Species introduced from nearby sources have a more homogenizing effect than species from distant sources: evidence from plants and fishes in the USA


Michael L. McKinney, Department of Earth and Planetary Sciences, University of Tennessee, Knoxville, TN 37996, USA. E-mail: mmckinne@utk.edu


Biotic homogenization is occurring in many biota as widespread introduced species are replacing unique native species. Although efforts to document homogenization have increased, no studies have explicitly compared the homogenizing effects of species introduced from distant areas to the homogenizing effects of species introduced from more proximate areas. The author analysed three data sets, at different scales and in different taxa, that distinguish species introduced from distant sources (e.g. outside the US) from species introduced from less distant sources (e.g. within the United States). These data include: plant introductions among eight major US cities and fish introductions among 12 US states and among 10 watersheds from New York state.
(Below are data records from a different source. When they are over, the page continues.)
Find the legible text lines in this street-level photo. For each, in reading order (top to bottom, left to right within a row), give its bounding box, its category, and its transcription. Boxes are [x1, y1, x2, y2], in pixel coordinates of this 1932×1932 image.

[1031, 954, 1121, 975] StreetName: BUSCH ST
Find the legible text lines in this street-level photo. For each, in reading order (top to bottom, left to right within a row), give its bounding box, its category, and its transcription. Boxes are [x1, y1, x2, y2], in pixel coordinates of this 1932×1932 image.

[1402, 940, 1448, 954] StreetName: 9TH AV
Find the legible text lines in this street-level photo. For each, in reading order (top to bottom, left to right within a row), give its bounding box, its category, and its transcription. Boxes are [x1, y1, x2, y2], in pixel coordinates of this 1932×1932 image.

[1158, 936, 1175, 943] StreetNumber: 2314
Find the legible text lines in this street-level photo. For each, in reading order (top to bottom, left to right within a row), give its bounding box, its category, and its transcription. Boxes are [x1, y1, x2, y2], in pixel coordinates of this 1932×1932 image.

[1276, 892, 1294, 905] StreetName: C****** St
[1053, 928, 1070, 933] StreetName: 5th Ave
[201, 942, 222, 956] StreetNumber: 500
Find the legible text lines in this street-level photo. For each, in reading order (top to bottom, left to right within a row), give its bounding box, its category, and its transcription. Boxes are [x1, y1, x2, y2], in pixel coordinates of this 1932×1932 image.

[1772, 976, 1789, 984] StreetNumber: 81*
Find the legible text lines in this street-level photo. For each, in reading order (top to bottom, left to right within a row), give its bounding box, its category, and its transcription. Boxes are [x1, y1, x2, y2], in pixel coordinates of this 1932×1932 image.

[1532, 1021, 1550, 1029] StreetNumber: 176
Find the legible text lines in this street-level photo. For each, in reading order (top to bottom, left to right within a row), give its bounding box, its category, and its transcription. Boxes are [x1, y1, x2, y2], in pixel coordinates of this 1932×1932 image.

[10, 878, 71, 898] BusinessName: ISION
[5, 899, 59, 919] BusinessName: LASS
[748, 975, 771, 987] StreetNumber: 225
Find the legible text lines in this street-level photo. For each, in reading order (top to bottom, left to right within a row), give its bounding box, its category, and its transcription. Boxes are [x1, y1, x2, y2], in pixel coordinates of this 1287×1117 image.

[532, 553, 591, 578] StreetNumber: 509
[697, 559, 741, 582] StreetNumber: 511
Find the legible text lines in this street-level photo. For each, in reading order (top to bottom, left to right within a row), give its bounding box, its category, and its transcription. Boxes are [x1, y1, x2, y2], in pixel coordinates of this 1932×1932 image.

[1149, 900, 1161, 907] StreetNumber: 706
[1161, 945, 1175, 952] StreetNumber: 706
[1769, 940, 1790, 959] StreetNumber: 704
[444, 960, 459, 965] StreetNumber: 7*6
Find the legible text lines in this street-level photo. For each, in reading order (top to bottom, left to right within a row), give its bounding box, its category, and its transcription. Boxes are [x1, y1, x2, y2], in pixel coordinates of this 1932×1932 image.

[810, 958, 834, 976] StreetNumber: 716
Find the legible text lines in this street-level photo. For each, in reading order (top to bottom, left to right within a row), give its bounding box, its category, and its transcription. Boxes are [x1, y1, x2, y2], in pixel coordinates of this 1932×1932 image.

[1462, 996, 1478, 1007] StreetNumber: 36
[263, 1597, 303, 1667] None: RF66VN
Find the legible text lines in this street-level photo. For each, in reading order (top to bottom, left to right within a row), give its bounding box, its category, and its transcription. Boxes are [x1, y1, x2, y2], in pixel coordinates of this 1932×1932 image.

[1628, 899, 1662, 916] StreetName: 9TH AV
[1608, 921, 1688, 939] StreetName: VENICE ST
The authors found that, for all data sets, species introduced from less distant sources (within the US) have a greater homogenizing effect on community composition than species from more distant sources (outside the US). In agreement with other studies, the author also find that, in terms of absolute numbers, introductions from nearby sources are far more frequent than introduction of species from distant sources. While tentative, these findings point out the importance of considering species introduced from nearby areas (e.g., extralimital native species) when discussing biotic homogenization from human activities.